A personagem Lee parece ser retratada como a jovem que tem vontade de relacionar com homens mais velhos que irão lhe cuidar. Mas não entendemos seus medos ou seus desejos. Inicialmente, ela tem um relacionamento com seu ex-professor excêntrico, "Frederick", que lhe trata como uma imbecil que precisa ser educada. Sabemos que ela teve problemas com uso de alcool e que sua mãe também teve esses problemas. Depois, ela aparece retratada mais como objeto de desejo de Elliot e não como um ser completo. Lee fica presa a Elliot durante quase todo o filme, sendo que só consegue terminar com ele depois de se envolver com outro personagem mais velho.

Holly é talvez a personagem feminina mais interessante, porque é mais complexificada, tem mais interesses e suas vontades são mais colocadas no filme. Contudo, no final, tudo parece se resumir a encontrar um bom parceiro que irá lhe ajudar na nova empreitada como roteirista. Esse parceiro só poderia ser o próprio Allen.

No final, estranhamente o personagem de Allen, que tinha sido diagnosticado como estéril, recebe a notícia de que Holly está grávida. Foi explicado que a intenção do diretor era passar esperança, diante da possibilidade de "milagres" existirem. No entanto, embriagada pela situação das mulheres do filme, só consegui pensar que a Holly poderia ter traído Allen ou a culpa era de Hannah (mais uma vez), tendo sido diagnosticado erroneamente.

Ainda, há uma frase que é dita no filme pelo Elliot que aparece com um sentido para ser contemplada "o coração é um músculo muito, muito elástico". Mas essa frase vale para quem?
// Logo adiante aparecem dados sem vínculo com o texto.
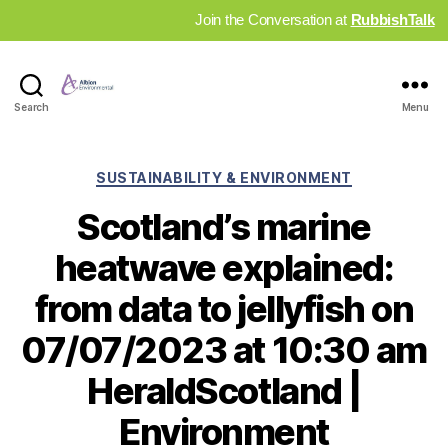
Join the Conversation at
RubbishTalk
Industry
Search
Menu
News
Hub
Categories
SUSTAINABILITY & ENVIRONMENT
Scotland’s marine
heatwave explained:
from data to jellyfish on
07/07/2023 at 10:30 am
HeraldScotland |
Environment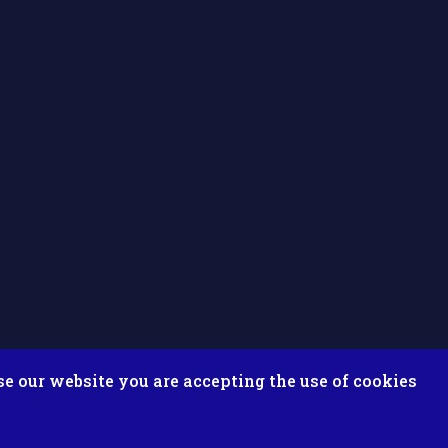
se our website you are accepting the use of cookies
ix ESolutions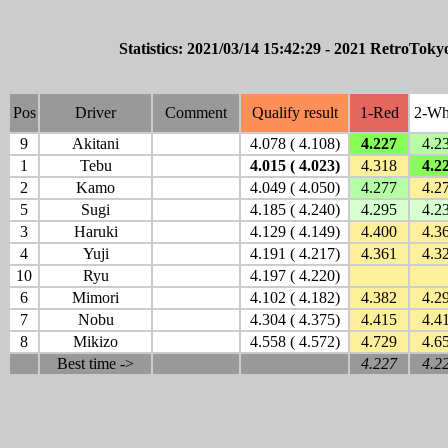
Statistics: 2021/03/14 15:42:29 - 2021 RetroTokyo
Pos
Driver
Comment
Qualify result
1-Red
2-Wh
9
Akitani
4.078 ( 4.108)
4.227
4.2
1
Tebu
4.015 ( 4.023)
4.318
4.2
2
Kamo
4.049 ( 4.050)
4.277
4.2
5
Sugi
4.185 ( 4.240)
4.295
4.2
3
Haruki
4.129 ( 4.149)
4.400
4.3
4
Yuji
4.191 ( 4.217)
4.361
4.3
10
Ryu
4.197 ( 4.220)
6
Mimori
4.102 ( 4.182)
4.382
4.2
7
Nobu
4.304 ( 4.375)
4.415
4.4
8
Mikizo
4.558 ( 4.572)
4.729
4.6
Best time ->
4.227
4.2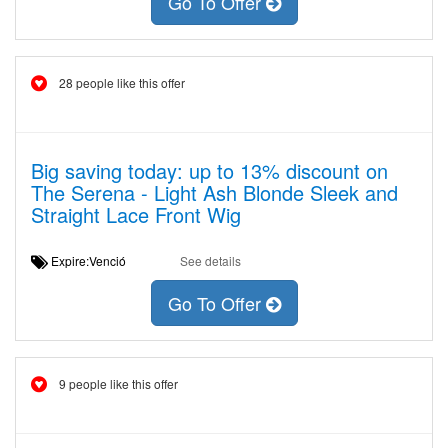
Go To Offer
28 people like this offer
Big saving today: up to 13% discount on
The Serena - Light Ash Blonde Sleek and
Straight Lace Front Wig
Expire:Venció
See details
Go To Offer
9 people like this offer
Digo isso porque o filme embora leve no seu título a indicação de três mulheres parece priorizar os sentimentos masculinos. Será que as mulheres são tao livres para amar? Será que Hannah poderia deixar os seus quatro filhos e ir ficar com o irmão do Mickey, por exemplo? Qual o peso adicional que está colocado para as mulheres quando amam? Podem contra argumentar que "sentimento" não tem hora e lugar para acontecer, será que não? O que os sentimentos revelam sobre nós e nossas formas de ser no mundo? Será que os desejos masculinos são construídos da mesma forma que os desejos femininos? Embora seja bonito pensar o "amor" como algo sem limites e transcendental, a verdade é que ele também é uma construção humana e ele também vem marcado pelo machismo. Desse modo, ainda que seja poético pensar em um "coração elástico", "sem fronteiras", tal idealização vem na verdade iludir e escamotear a falta de responsabilidade dos homens em seus relacionamentos. Mesmo para amar é preciso ter responsabilidade e coragem para lidar com seus desejos de forma leal e companheira. Para mim, amor é companheirismo e respeito e filme pouco fala sobre isso. O filme é o retrato de homens tentando satisfazer seus desejos. Ele deveria chamar "Elliot e seus homens".